# DATA FOR THIS TASK:
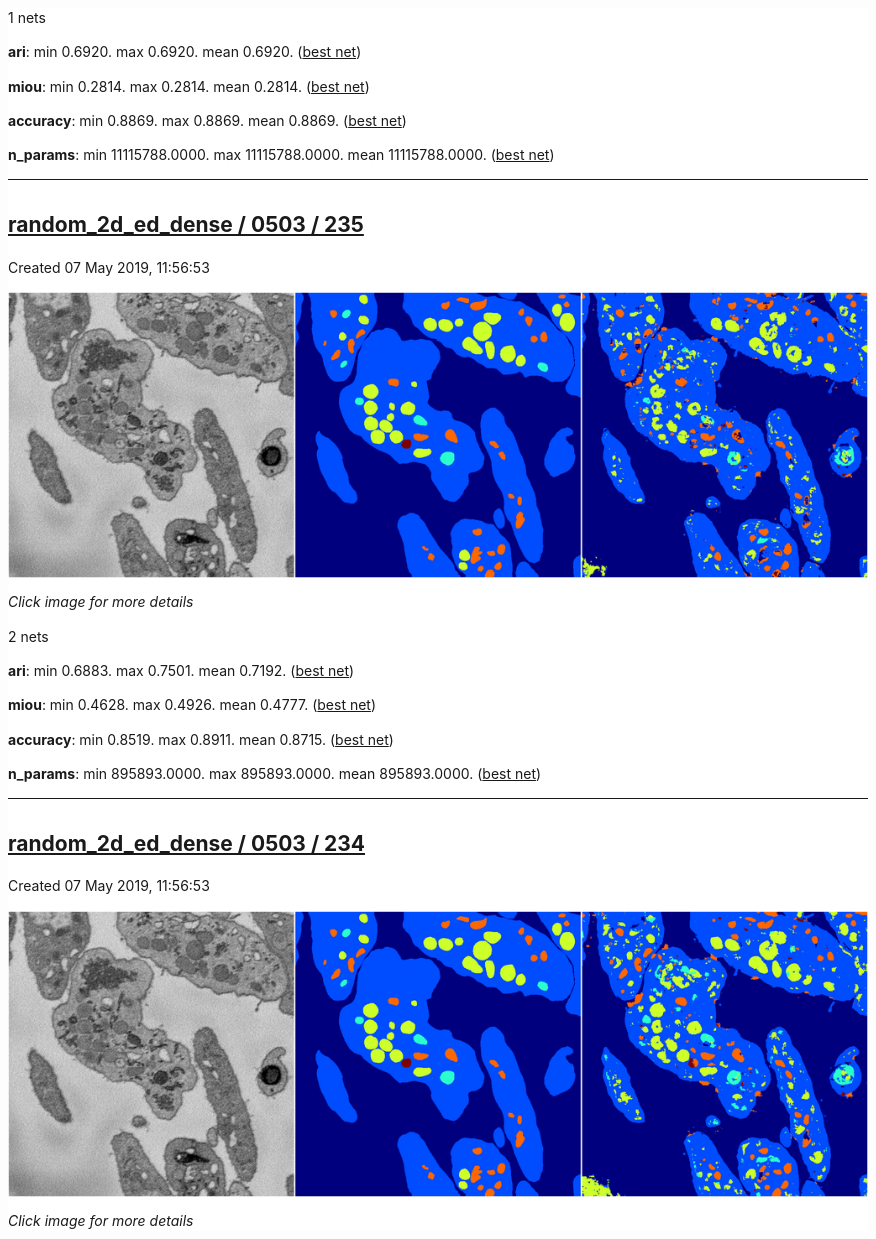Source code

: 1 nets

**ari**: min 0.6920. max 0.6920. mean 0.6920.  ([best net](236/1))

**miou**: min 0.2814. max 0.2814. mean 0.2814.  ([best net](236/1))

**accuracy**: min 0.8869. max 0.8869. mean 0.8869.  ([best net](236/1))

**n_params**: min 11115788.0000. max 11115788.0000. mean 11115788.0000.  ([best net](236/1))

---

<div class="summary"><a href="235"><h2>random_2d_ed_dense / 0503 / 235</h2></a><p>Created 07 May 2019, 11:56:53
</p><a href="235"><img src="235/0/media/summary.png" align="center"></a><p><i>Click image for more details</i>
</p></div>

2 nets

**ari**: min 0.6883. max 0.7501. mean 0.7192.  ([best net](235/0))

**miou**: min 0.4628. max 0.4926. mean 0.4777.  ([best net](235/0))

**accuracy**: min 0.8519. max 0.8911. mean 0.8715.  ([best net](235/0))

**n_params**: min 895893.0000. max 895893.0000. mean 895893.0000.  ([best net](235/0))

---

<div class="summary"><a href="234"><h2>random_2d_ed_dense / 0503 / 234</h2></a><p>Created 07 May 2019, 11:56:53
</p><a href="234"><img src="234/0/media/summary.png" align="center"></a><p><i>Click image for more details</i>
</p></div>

# REQUIRED ACTION:
Quote the preceding records in their entirety, excluding every picture.

# SOLUTION:
Source code

: 1 nets

**ari**: min 0.6920. max 0.6920. mean 0.6920.  ([best net](236/1))

**miou**: min 0.2814. max 0.2814. mean 0.2814.  ([best net](236/1))

**accuracy**: min 0.8869. max 0.8869. mean 0.8869.  ([best net](236/1))

**n_params**: min 11115788.0000. max 11115788.0000. mean 11115788.0000.  ([best net](236/1))

---

<div class="summary"><a href="235"><h2>random_2d_ed_dense / 0503 / 235</h2></a><p>Created 07 May 2019, 11:56:53
</p><a href="235"><img src="235/0/media/summary.png" align="center"></a><p><i>Click image for more details</i>
</p></div>

2 nets

**ari**: min 0.6883. max 0.7501. mean 0.7192.  ([best net](235/0))

**miou**: min 0.4628. max 0.4926. mean 0.4777.  ([best net](235/0))

**accuracy**: min 0.8519. max 0.8911. mean 0.8715.  ([best net](235/0))

**n_params**: min 895893.0000. max 895893.0000. mean 895893.0000.  ([best net](235/0))

---

<div class="summary"><a href="234"><h2>random_2d_ed_dense / 0503 / 234</h2></a><p>Created 07 May 2019, 11:56:53
</p><a href="234"><img src="234/0/media/summary.png" align="center"></a><p><i>Click image for more details</i>
</p></div>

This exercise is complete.